-- Request --
Every line between the top of the data below and the line with "информации (СМИ). Информация", both ends included, must be retyped exactly.

-- Records for the exercise --
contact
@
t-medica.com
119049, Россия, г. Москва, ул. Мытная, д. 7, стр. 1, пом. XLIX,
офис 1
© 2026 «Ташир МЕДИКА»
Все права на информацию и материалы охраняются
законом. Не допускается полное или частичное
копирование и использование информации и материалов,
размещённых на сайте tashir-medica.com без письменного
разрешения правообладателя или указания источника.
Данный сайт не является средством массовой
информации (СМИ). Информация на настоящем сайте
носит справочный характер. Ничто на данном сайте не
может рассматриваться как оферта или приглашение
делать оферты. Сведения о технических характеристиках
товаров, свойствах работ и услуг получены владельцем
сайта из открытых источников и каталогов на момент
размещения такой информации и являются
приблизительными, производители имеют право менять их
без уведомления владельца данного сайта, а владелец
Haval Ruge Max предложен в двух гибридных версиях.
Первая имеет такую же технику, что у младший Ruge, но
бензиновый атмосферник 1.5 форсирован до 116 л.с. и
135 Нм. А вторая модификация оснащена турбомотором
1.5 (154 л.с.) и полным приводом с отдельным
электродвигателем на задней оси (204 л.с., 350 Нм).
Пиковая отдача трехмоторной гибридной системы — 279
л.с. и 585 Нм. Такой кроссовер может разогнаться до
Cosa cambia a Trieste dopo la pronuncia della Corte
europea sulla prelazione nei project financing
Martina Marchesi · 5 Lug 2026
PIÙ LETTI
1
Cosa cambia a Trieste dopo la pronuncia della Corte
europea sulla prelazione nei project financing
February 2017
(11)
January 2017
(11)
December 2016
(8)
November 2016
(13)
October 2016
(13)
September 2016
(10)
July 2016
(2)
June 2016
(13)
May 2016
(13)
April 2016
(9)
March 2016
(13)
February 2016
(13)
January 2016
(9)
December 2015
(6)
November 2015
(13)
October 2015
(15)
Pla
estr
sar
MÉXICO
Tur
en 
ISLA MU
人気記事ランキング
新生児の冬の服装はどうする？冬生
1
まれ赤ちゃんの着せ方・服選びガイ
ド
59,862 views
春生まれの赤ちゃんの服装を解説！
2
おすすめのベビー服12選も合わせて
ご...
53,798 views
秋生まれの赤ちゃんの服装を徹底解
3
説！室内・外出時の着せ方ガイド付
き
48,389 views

-- Output of the exercise --
contact
@
t-medica.com
119049, Россия, г. Москва, ул. Мытная, д. 7, стр. 1, пом. XLIX,
офис 1
© 2026 «Ташир МЕДИКА»
Все права на информацию и материалы охраняются
законом. Не допускается полное или частичное
копирование и использование информации и материалов,
размещённых на сайте tashir-medica.com без письменного
разрешения правообладателя или указания источника.
Данный сайт не является средством массовой
информации (СМИ). Информация на настоящем сайте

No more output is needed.